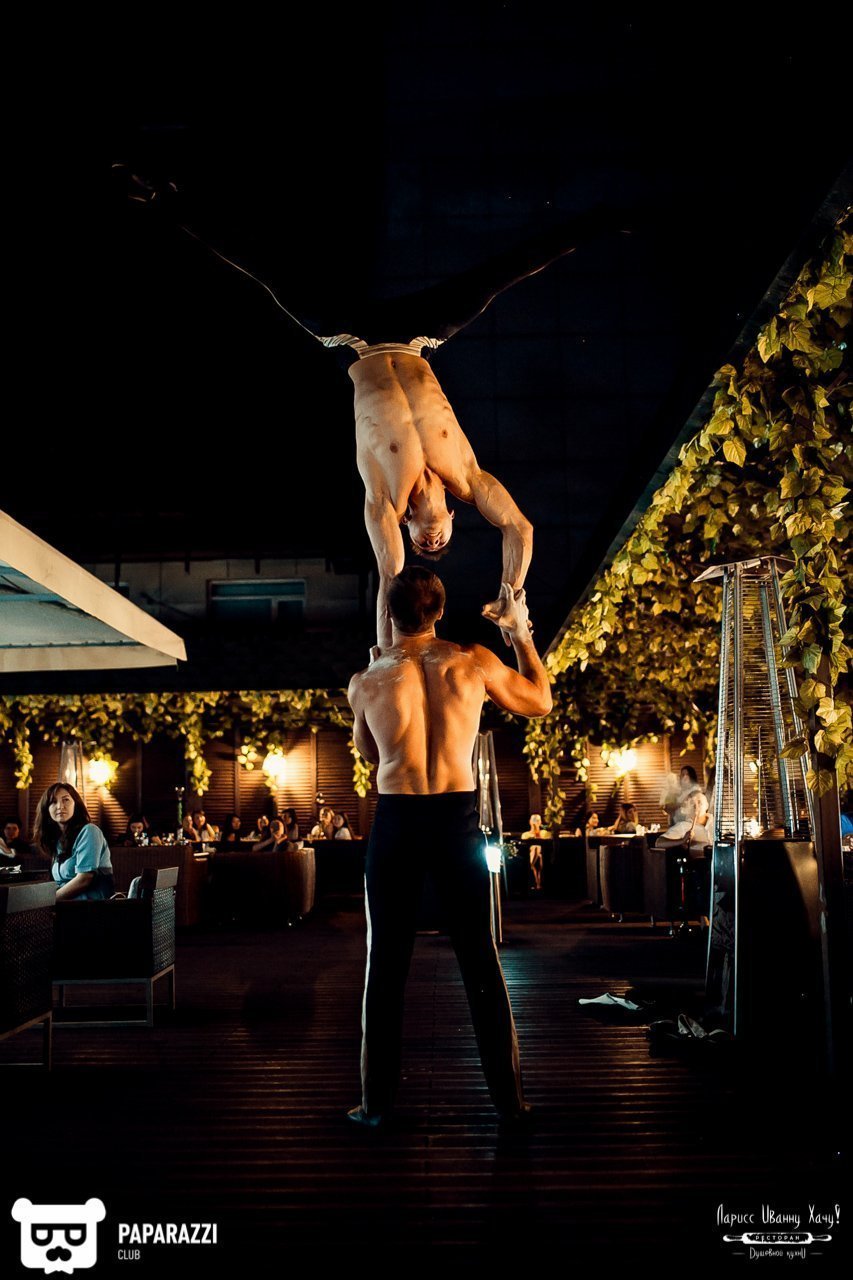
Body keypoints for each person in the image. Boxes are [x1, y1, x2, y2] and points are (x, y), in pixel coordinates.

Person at [119, 170, 635, 646]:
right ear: (453, 518)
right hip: (420, 336)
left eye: (423, 546)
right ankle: (602, 220)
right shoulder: (470, 478)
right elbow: (520, 529)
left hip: (353, 338)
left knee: (266, 270)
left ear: (408, 531)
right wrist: (510, 594)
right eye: (440, 543)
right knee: (504, 272)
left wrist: (389, 657)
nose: (431, 542)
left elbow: (391, 580)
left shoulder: (385, 499)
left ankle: (166, 200)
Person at [346, 566, 552, 1129]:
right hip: (456, 820)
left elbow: (370, 753)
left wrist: (377, 672)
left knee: (385, 964)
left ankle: (375, 1105)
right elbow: (540, 700)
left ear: (390, 616)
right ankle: (510, 1102)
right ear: (439, 611)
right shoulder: (472, 662)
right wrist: (519, 633)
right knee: (479, 957)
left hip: (397, 821)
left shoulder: (367, 680)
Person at [33, 783, 115, 901]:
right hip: (66, 905)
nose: (60, 806)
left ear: (75, 804)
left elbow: (84, 879)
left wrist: (47, 901)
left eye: (66, 800)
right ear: (47, 809)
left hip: (92, 907)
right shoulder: (58, 841)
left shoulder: (90, 831)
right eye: (53, 802)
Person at [521, 813, 550, 891]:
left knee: (537, 849)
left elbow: (548, 844)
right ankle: (538, 883)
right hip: (530, 855)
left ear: (540, 822)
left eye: (537, 820)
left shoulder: (544, 833)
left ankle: (531, 867)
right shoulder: (525, 834)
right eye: (534, 820)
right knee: (535, 849)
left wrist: (537, 833)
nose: (535, 822)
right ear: (530, 822)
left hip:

+---+

--- Exercise brief ---
Output the records above exactly, omitting the pictures.

--- Result of the exercise ---
Body keypoints for each person in the image. Boxes are [x1, y1, x2, y2] and points are (x, y), in pixel coordinates.

Person at [119, 170, 635, 646]:
right ear: (453, 518)
right hip: (420, 336)
left eye: (423, 546)
right ankle: (602, 220)
right shoulder: (470, 478)
right elbow: (520, 529)
left hip: (353, 338)
left knee: (266, 270)
left ear: (408, 531)
right wrist: (510, 594)
right eye: (440, 543)
right knee: (504, 272)
left wrist: (389, 657)
nose: (431, 542)
left elbow: (391, 580)
left shoulder: (385, 499)
left ankle: (166, 200)
Person at [346, 566, 552, 1129]:
right hip: (456, 820)
left elbow: (370, 753)
left wrist: (377, 672)
left knee: (385, 964)
left ankle: (375, 1105)
right elbow: (540, 700)
left ear: (390, 616)
right ankle: (510, 1102)
right ear: (439, 611)
right shoulder: (472, 662)
right wrist: (519, 633)
right knee: (479, 957)
left hip: (397, 821)
left shoulder: (367, 680)
Person at [33, 783, 115, 901]:
right hip: (66, 905)
nose: (60, 806)
left ear: (75, 804)
left elbow: (84, 879)
left wrist: (47, 901)
left eye: (66, 800)
right ear: (47, 809)
left hip: (92, 907)
right shoulder: (58, 841)
left shoulder: (90, 831)
right eye: (53, 802)
Person at [521, 813, 550, 891]:
left knee: (537, 849)
left elbow: (548, 844)
right ankle: (538, 883)
right hip: (530, 855)
left ear: (540, 822)
left eye: (537, 820)
left shoulder: (544, 833)
left ankle: (531, 867)
right shoulder: (525, 834)
right eye: (534, 820)
right knee: (535, 849)
left wrist: (537, 833)
nose: (535, 822)
right ear: (530, 822)
left hip:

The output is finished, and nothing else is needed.